Alessandro Cortesi Commento III DOMENICA DI PASQUA (ANNO C)

Domenica 4 Maggio (DOMENICA – Bianco)
III DOMENICA DI PASQUA (ANNO C)
At 5,27-32.40-41   Sal 29   Ap 5,11-14   Gv 21,1-19

L’ultima pagina del IV vangelo raccoglie la narrazione di un incontro con Gesù all’alba. Un’alba che segue un triste tramonto, segnato da delusione, tristezza, dal pesare di cuori rattrappiti. In quel tramonto, sulla riva del lago i discepoli vivono il silenzio faticoso del crollo di ogni attesa dopo i giorni di Gerusalemme, dopo la vicenda tragica della croce, con tutto il buio di abbandono, solitudine, tradimento, ingiustizia e violenza che aveva recato insieme.

Le parole di Pietro ‘io vado a pescare’ interrompono l’imbarazzo dell’assenza di parole possibili, di uno stare insieme nell’incapacità di dare voce al dolore che covava nel cuore. “vado a pescare” è segnale di un ritorno che intende voltare pagina, o tornare indietro; Certamente un gesto per dimenticare una parentesi ormai da archiviare. E’ invito a lasciare ogni entusiasmo di speranza, apertura, bellezza che aveva cambiato la loro vita nel seguire il profeta Gesù di Galilea. Sono parole che rinviano alla ricerca ordinaria di superare lo scandalo della morte, il silenzio che reca con sé, la caduta di ogni aspettativa, nel fare quotidiano, nel porre attenzione alle esigenze immediate, nel distogliere la testa dai molti pensieri.

E in quella notte non presero nulla.
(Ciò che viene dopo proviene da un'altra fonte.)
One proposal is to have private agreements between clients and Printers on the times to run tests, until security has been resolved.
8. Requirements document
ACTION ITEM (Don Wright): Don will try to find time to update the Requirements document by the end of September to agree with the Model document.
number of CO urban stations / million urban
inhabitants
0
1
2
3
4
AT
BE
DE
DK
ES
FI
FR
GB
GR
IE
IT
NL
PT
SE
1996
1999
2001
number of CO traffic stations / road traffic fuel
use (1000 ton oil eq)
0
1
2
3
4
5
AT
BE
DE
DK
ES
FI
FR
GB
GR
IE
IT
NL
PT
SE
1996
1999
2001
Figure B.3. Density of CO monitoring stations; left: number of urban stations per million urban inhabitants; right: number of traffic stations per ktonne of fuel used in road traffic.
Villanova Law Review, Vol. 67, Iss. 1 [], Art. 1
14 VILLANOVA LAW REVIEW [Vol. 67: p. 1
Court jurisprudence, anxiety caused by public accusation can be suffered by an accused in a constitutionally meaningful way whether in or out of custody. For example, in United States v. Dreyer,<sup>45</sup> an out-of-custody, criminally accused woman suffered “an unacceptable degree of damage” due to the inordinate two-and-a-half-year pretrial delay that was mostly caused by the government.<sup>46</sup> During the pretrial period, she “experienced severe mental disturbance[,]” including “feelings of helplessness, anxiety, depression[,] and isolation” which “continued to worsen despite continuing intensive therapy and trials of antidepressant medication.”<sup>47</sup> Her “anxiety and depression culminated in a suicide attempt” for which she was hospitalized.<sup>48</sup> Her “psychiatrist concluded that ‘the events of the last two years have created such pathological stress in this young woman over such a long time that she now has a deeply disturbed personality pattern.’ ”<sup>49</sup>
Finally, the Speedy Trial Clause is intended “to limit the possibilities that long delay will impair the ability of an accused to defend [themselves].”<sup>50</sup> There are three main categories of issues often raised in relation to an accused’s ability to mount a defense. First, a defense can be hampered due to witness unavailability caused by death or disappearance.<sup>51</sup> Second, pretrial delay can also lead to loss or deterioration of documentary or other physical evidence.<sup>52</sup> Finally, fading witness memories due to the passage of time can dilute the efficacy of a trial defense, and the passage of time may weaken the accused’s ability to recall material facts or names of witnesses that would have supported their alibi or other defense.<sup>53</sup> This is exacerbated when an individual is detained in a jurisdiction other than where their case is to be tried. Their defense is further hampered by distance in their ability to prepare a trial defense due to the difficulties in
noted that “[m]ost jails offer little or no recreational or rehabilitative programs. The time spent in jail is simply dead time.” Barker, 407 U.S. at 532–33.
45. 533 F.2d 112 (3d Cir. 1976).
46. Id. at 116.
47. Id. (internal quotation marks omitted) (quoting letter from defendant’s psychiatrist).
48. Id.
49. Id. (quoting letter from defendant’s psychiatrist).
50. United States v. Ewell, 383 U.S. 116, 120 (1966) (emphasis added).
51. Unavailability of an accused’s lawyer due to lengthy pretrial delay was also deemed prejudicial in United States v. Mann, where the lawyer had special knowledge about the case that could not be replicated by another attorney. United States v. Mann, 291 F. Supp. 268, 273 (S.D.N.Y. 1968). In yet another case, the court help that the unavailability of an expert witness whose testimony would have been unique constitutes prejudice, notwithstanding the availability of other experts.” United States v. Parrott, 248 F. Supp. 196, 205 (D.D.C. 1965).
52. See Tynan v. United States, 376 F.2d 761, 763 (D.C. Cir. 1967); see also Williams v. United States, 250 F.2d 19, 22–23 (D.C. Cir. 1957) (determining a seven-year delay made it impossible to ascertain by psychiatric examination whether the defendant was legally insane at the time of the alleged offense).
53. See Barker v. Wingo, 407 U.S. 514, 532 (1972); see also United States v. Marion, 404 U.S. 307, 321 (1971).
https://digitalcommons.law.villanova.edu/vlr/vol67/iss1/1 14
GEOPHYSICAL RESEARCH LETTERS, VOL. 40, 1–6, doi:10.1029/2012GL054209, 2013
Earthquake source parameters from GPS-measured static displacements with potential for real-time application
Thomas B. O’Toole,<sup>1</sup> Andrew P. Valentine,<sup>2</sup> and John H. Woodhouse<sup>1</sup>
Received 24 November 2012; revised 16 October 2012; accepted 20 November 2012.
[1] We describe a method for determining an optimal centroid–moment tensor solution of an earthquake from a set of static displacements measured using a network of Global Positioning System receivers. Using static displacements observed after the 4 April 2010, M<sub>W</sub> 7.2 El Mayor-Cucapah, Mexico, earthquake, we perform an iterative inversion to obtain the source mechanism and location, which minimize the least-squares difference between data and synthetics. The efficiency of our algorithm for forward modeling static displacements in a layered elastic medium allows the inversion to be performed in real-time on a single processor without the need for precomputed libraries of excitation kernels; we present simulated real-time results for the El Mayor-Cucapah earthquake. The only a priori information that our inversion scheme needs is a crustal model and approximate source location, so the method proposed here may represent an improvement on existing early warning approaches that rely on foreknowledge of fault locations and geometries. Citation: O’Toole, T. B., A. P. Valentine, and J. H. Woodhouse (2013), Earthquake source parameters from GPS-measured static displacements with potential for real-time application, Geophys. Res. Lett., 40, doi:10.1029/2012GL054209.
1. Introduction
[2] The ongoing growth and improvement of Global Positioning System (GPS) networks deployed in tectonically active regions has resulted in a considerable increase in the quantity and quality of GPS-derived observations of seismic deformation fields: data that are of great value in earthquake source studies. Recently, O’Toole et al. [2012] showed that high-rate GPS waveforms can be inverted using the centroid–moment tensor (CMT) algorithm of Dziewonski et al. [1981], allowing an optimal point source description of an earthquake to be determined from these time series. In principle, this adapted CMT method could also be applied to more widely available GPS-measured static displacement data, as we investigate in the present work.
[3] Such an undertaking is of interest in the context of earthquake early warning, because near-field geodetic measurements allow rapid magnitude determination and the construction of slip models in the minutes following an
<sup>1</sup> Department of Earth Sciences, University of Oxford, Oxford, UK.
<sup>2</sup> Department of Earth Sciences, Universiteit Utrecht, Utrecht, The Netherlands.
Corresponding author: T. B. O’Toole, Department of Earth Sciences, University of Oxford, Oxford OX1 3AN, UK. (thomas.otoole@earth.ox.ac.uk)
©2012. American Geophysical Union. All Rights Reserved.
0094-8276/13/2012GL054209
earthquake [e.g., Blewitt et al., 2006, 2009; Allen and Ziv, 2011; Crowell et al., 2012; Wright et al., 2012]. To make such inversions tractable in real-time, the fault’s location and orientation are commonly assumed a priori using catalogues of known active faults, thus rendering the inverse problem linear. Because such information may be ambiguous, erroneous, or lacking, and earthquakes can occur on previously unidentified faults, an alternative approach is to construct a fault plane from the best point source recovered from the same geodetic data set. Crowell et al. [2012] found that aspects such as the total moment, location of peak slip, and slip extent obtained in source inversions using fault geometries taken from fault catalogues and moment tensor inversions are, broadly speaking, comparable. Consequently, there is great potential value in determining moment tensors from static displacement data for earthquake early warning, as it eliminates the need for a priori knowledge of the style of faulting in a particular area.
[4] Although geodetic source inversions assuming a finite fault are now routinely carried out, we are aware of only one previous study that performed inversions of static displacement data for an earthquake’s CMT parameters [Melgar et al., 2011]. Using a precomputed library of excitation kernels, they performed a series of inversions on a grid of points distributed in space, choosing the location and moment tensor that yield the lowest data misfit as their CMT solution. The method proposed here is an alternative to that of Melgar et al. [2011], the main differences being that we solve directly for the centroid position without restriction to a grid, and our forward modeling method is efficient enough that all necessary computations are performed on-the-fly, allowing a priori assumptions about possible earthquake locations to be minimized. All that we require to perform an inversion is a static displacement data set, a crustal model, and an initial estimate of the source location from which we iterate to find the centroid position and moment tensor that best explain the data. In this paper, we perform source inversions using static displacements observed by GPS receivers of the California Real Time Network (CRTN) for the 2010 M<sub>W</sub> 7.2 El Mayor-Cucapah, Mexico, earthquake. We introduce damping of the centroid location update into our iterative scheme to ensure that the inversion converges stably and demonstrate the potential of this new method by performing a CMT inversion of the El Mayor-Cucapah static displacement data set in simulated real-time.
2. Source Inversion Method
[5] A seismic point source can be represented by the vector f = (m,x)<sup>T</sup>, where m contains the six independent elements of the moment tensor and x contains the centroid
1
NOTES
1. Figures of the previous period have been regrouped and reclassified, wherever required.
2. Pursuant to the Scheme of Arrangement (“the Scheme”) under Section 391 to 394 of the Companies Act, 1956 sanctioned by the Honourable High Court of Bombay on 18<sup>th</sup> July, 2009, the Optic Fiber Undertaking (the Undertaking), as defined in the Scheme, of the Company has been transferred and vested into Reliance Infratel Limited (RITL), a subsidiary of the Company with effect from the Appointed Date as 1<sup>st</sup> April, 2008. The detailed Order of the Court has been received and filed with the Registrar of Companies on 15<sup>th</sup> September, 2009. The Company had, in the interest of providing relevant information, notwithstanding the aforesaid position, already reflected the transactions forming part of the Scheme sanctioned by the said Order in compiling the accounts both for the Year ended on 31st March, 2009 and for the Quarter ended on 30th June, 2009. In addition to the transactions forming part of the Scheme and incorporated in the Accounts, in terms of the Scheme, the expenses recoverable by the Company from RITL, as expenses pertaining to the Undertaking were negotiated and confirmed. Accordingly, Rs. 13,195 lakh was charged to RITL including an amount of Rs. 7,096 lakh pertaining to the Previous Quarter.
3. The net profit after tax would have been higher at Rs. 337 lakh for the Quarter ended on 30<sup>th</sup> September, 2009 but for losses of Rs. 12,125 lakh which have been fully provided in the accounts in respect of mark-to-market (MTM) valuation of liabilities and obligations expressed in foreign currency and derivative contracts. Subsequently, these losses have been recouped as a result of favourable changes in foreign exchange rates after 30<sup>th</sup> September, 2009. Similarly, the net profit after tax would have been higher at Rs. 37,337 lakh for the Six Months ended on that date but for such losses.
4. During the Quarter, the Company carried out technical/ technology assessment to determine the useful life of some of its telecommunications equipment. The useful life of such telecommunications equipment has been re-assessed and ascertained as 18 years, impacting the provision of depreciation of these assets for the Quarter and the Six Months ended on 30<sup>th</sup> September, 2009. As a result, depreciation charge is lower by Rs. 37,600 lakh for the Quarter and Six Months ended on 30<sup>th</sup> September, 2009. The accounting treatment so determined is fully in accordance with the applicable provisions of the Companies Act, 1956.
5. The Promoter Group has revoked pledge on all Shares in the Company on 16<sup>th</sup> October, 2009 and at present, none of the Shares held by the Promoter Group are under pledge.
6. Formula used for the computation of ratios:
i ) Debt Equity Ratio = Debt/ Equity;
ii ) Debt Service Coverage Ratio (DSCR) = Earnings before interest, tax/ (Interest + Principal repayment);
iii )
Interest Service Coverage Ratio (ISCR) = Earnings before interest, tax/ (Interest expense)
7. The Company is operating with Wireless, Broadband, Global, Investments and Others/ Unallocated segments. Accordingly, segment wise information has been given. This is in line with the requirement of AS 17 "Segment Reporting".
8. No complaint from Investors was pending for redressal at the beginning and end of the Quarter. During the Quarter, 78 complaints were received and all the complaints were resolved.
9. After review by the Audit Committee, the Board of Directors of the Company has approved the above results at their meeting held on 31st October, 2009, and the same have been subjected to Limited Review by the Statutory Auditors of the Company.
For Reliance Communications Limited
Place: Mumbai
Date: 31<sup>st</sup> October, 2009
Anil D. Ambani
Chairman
Neppure quel ritorno alla fatica e al lavoro arreca sollievo a quei sette nominati uno per uno che erano stati legati da una storia di amicizia e di novità: un altro fallimento si somma alla pesantezza di vite deluse. E’ narrazione di un’esperienza di pesca andata a vuoto, in una notte buia. Ma è anche racconto di fallimenti e di delusioni più ampie, di tutta la comunità.

Ma quella notte così pesante e priva di ogni luce non rimane l’ultima parola: all’alba avviene qualcosa: “Quando già era l’alba, Gesù stette sulla riva, ma i discepoli non si erano accorti che era Gesù”. Gesù stette, così come ‘stette’ in mezzo nel momento in cui donò la pace e lo Spirito. Gesù si dà ad incontrare con un esserci che non viene riconosciuto. Il chiarore dell’alba delinea un profilo sulla riva ma il non riconoscimento non è solo causato dalla foschia del primo mattino, ma dal suo darsi ad incontro in modo nuovo. Non si erano accorti, ma il suo stare già ha posto i segni dell’amicizia: un fuoco di brace con del pesce sopra e il pane. E la domanda: «Figlioli, non avete nulla da mangiare?» Rinvia ad una attesa di condivisione e di incontro. E’ ancora proposta affidata, è parola di invito che non s’impone ma rimane sospesa nell’offrire spazio di accoglienza. «Gettate la rete dalla parte destra della barca e troverete». La gettarono e non riuscivamo più a tirarla su. Quella parola detta dalla riva apre ad una abbondanza spropositata: una enorme quantità di pesci. A quel punto il discepolo che Gesù amava disse a Pietro ‘E’ il Signore’”. Lo chiama con il titolo del risorto. E’ il vivente ed è il medesimo del maestro con cui avevano condiviso il cammino e la tavola sulle strade della Galilea. La morte non è l’ultima parola. Il suo stare raduna ancora la comunità: “videro un fuoco di brace con del pesce sopra, e del pane. Disse loro Gesù: «Portate un po’ del pesce che avete preso ora». la loro fatica è importante, è segno di un incontro che ricomincia, che si fa nuovo, e al centro sono i gesti del prendere e dare, in cui riconoscere quel dono di presenza e vicinanza: “prese il pane e lo diede loro, e così puro il pesce” gesti che parlano di amicizia, di condivisione, di far parte il pane e il pane, di stare vicino.